▸ **EXTRACT PROVIDED**
• • •

I am designing GATE LEVEL MODELING 6BIT CARRY LOOK AHEAD ADDER. All INPUT OUTPUTs are fixed to D-FF and only up to 4 INPUT GATE can be used. I run the test code, and out and c_out keep returning only 0, which causes a problem and leaves me a question.

module DFF(input wire D, input wire clk, input wire rst, output reg Q);
  always @(posedge clk or negedge rst)
    if (!rst)
      Q <= 1'b0;
    else
      Q <= D;
endmodule


module CLA6(output [5:0] out, output c_out, input [5:0] in_A, in_B, input wire c_in, input wire clk, rst);
  wire [5:0] A, B;
  wire cin;
  DFF dff_in_A[5:0](
    .D(in_A),
    .clk(clk),
    .rst(rst),
    .Q(A)
  );
  
  DFF dff_in_B[5:0](
    .D(in_B),
    .clk(clk),
    .rst(rst),
    .Q(B)

• • •

▸ **DATA EXTRACT**

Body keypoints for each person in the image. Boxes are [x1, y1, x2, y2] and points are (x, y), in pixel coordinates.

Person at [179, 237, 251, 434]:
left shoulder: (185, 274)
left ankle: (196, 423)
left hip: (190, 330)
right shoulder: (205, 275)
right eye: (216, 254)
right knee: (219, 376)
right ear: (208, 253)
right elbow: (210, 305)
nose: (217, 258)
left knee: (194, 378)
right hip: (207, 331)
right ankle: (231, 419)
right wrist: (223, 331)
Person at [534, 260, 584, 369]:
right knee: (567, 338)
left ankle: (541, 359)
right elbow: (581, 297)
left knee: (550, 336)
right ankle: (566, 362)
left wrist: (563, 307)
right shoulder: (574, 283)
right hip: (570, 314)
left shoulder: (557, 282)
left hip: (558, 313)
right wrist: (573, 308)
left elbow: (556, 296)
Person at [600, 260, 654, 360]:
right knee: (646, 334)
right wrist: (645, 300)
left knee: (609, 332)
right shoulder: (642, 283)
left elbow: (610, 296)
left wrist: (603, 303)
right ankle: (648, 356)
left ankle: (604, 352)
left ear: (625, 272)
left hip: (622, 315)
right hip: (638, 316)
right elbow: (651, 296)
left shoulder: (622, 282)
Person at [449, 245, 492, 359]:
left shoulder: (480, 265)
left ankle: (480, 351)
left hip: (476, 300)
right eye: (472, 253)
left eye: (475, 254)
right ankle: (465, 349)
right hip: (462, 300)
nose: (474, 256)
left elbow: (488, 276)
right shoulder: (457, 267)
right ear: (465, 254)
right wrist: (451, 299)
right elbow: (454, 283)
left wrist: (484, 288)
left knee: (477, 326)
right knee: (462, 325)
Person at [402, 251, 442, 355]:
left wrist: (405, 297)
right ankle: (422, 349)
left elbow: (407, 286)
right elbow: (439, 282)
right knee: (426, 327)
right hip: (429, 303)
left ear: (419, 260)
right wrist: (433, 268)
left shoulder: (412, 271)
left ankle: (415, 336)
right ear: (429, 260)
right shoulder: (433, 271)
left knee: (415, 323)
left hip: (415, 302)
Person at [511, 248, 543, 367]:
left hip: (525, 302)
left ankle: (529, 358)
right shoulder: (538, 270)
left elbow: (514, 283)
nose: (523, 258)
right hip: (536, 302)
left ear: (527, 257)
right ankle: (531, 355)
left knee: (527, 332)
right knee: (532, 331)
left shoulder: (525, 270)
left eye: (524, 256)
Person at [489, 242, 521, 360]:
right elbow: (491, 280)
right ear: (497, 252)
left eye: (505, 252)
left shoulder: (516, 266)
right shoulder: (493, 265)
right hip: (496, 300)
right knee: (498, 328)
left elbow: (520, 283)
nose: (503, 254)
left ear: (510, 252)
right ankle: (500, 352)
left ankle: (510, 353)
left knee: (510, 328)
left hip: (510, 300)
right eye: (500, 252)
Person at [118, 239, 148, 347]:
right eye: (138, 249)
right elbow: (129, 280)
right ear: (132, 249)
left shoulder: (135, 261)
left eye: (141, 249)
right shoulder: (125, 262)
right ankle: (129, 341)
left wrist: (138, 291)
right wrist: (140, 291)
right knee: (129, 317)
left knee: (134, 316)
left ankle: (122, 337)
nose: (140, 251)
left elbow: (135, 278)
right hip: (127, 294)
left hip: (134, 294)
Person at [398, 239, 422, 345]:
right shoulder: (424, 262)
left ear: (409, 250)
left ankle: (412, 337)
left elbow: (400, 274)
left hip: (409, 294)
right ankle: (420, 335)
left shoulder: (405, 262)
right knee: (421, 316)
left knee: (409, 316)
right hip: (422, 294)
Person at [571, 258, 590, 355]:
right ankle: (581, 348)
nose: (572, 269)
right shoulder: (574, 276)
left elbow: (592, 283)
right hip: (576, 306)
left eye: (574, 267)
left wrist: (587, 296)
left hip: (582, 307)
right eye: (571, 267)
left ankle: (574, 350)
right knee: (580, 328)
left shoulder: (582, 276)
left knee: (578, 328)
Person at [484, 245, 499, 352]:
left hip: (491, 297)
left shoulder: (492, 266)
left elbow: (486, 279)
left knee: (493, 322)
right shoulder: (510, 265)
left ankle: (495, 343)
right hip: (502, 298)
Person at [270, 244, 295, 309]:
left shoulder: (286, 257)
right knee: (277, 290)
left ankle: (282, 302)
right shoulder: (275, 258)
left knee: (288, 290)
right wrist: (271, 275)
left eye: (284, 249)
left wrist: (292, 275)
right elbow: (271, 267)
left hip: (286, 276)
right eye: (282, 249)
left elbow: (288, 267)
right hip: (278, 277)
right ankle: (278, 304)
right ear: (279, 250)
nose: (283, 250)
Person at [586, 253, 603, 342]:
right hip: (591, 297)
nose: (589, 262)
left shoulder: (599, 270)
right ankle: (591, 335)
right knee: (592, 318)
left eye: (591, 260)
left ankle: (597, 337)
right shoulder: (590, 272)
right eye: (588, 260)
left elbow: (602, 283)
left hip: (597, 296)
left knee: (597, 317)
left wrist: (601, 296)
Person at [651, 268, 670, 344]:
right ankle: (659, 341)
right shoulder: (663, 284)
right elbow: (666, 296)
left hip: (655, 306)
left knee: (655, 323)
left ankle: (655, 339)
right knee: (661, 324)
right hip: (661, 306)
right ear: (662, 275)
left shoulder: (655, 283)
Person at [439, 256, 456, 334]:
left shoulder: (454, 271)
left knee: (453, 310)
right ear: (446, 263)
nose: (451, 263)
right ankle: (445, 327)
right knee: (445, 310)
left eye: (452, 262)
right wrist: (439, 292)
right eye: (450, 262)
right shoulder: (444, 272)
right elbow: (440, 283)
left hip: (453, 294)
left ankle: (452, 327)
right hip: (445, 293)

• • •

▸ **WORK TASK**
Reproduce everything from "I am designing" down to "or negedge rst)" in the carry look-ahead adder post above, without changing a character.

▸ **FINISHED EXERCISE**
I am designing GATE LEVEL MODELING 6BIT CARRY LOOK AHEAD ADDER. All INPUT OUTPUTs are fixed to D-FF and only up to 4 INPUT GATE can be used. I run the test code, and out and c_out keep returning only 0, which causes a problem and leaves me a question.

module DFF(input wire D, input wire clk, input wire rst, output reg Q);
  always @(posedge clk or negedge rst)